----- DATA

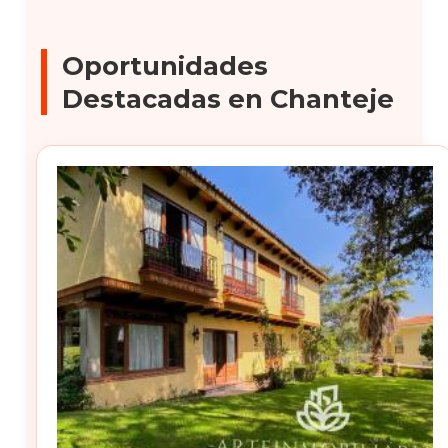
Oportunidades
Destacadas en Chanteje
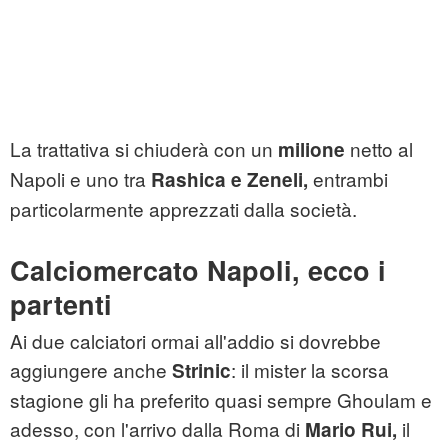
La trattativa si chiuderà con un
netto al
milione
Napoli e uno tra
entrambi
Rashica e Zeneli,
particolarmente apprezzati dalla società.
Calciomercato Napoli, ecco i
partenti
Ai due calciatori ormai all'addio si dovrebbe
aggiungere anche
: il mister la scorsa
Strinic
stagione gli ha preferito quasi sempre Ghoulam e
adesso, con l'arrivo dalla Roma di
il
Mario Rui,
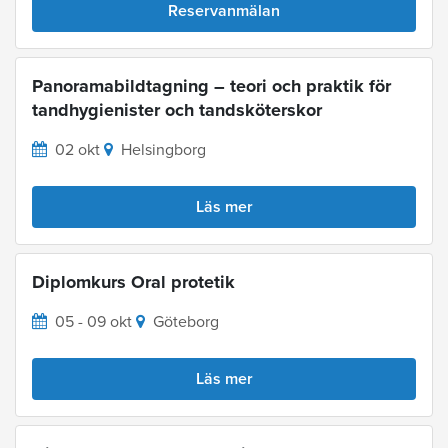
Reservanmälan
Panoramabildtagning – teori och praktik för
tandhygienister och tandsköterskor
02 okt
Helsingborg
Läs mer
Diplomkurs Oral protetik
05 - 09 okt
Göteborg
Läs mer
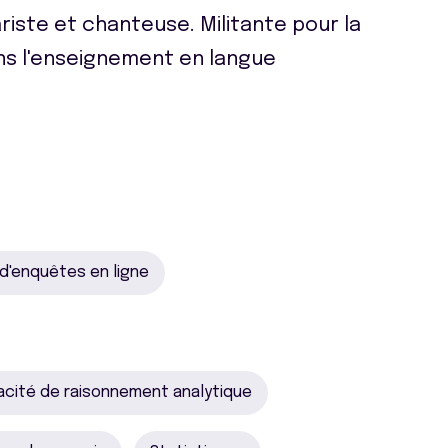
tariste et chanteuse. Militante pour la
ns l'enseignement en langue
s d'enquêtes en ligne
cité de raisonnement analytique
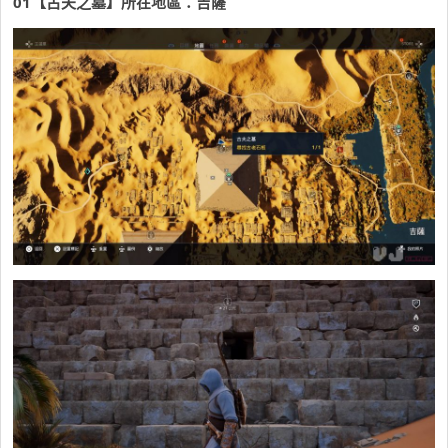
01
【古夫之墓】所在地區：吉薩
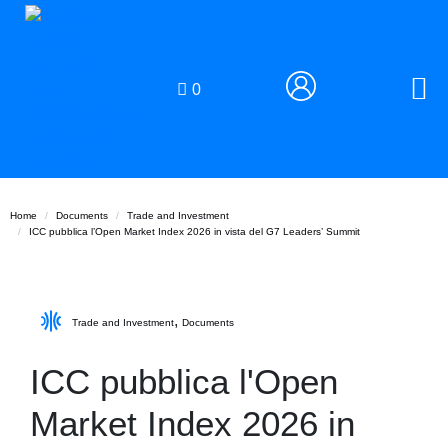
0
Home
Documents
Trade and Investment
ICC pubblica l’Open Market Index 2026 in vista del G7 Leaders’ Summit
,
Trade and Investment
Documents
ICC pubblica l'Open
Market Index 2026 in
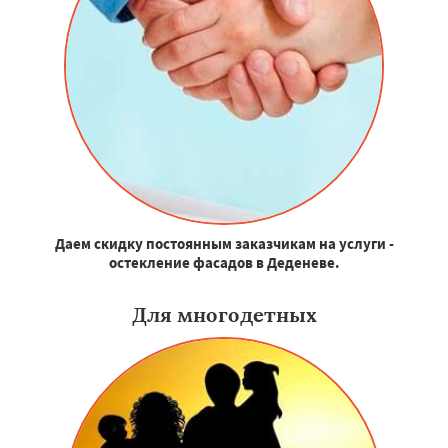
Даем скидку постоянным заказчикам на услуги -
остекление фасадов в Деденеве.
Для многодетных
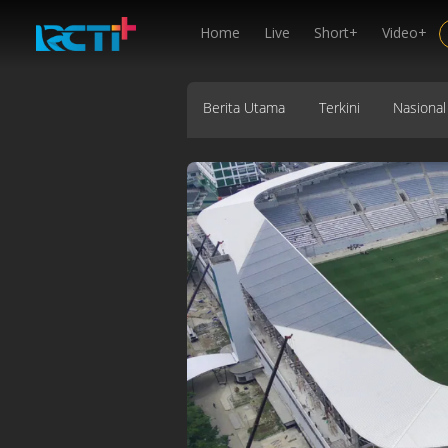
Home
Live
Short+
Video+
Berita Utama
Terkini
Nasional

----------

> **TASK ITEM**
From the entries above, copy every line where the word "dalla" shows up.

> **RESULT FOR THIS TASK**
particolarmente apprezzati dalla società.
adesso, con l'arrivo dalla Roma di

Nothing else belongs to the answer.